=== Given information ===
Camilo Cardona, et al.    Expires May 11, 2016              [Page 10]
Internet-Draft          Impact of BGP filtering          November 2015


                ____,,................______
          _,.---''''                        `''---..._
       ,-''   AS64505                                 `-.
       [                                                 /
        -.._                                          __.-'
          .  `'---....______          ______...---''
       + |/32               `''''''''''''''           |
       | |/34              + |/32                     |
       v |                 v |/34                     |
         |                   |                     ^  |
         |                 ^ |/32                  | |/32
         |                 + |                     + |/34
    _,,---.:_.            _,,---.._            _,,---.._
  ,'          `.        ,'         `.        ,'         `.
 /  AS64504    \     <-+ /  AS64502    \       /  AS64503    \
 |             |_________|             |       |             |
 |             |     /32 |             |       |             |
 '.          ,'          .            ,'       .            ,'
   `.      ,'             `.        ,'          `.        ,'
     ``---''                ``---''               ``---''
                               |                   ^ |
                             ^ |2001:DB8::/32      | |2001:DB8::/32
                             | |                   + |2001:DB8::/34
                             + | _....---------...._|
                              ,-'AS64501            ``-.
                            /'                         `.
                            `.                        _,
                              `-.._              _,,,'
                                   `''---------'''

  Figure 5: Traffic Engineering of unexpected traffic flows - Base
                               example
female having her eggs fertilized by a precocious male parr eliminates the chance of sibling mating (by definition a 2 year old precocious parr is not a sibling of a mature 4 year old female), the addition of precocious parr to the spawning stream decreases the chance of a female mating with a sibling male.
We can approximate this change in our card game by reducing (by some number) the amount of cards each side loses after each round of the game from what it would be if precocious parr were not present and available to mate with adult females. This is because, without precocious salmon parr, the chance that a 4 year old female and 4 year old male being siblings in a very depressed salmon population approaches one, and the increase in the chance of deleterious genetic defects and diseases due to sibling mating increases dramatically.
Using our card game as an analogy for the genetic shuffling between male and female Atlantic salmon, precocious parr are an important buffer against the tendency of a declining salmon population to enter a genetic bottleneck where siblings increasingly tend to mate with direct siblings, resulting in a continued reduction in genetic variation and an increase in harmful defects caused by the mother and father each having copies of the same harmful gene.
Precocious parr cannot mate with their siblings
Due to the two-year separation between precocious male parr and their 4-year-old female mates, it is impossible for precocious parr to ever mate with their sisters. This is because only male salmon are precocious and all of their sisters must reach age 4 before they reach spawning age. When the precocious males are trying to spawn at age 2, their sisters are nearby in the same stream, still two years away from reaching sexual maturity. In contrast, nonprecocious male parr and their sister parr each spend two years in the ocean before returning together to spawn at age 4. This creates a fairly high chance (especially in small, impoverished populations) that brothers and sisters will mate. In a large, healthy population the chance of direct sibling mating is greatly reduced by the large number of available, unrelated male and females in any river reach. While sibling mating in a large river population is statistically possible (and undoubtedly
===
> **To do**: Transcribe the data in full, keeping every detail.

> **Result**:
Camilo Cardona, et al.    Expires May 11, 2016              [Page 10]
Internet-Draft          Impact of BGP filtering          November 2015


                ____,,................______
          _,.---''''                        `''---..._
       ,-''   AS64505                                 `-.
       [                                                 /
        -.._                                          __.-'
          .  `'---....______          ______...---''
       + |/32               `''''''''''''''           |
       | |/34              + |/32                     |
       v |                 v |/34                     |
         |                   |                     ^  |
         |                 ^ |/32                  | |/32
         |                 + |                     + |/34
    _,,---.:_.            _,,---.._            _,,---.._
  ,'          `.        ,'         `.        ,'         `.
 /  AS64504    \     <-+ /  AS64502    \       /  AS64503    \
 |             |_________|             |       |             |
 |             |     /32 |             |       |             |
 '.          ,'          .            ,'       .            ,'
   `.      ,'             `.        ,'          `.        ,'
     ``---''                ``---''               ``---''
                               |                   ^ |
                             ^ |2001:DB8::/32      | |2001:DB8::/32
                             | |                   + |2001:DB8::/34
                             + | _....---------...._|
                              ,-'AS64501            ``-.
                            /'                         `.
                            `.                        _,
                              `-.._              _,,,'
                                   `''---------'''

  Figure 5: Traffic Engineering of unexpected traffic flows - Base
                               example
female having her eggs fertilized by a precocious male parr eliminates the chance of sibling mating (by definition a 2 year old precocious parr is not a sibling of a mature 4 year old female), the addition of precocious parr to the spawning stream decreases the chance of a female mating with a sibling male.
We can approximate this change in our card game by reducing (by some number) the amount of cards each side loses after each round of the game from what it would be if precocious parr were not present and available to mate with adult females. This is because, without precocious salmon parr, the chance that a 4 year old female and 4 year old male being siblings in a very depressed salmon population approaches one, and the increase in the chance of deleterious genetic defects and diseases due to sibling mating increases dramatically.
Using our card game as an analogy for the genetic shuffling between male and female Atlantic salmon, precocious parr are an important buffer against the tendency of a declining salmon population to enter a genetic bottleneck where siblings increasingly tend to mate with direct siblings, resulting in a continued reduction in genetic variation and an increase in harmful defects caused by the mother and father each having copies of the same harmful gene.
Precocious parr cannot mate with their siblings
Due to the two-year separation between precocious male parr and their 4-year-old female mates, it is impossible for precocious parr to ever mate with their sisters. This is because only male salmon are precocious and all of their sisters must reach age 4 before they reach spawning age. When the precocious males are trying to spawn at age 2, their sisters are nearby in the same stream, still two years away from reaching sexual maturity. In contrast, nonprecocious male parr and their sister parr each spend two years in the ocean before returning together to spawn at age 4. This creates a fairly high chance (especially in small, impoverished populations) that brothers and sisters will mate. In a large, healthy population the chance of direct sibling mating is greatly reduced by the large number of available, unrelated male and females in any river reach. While sibling mating in a large river population is statistically possible (and undoubtedly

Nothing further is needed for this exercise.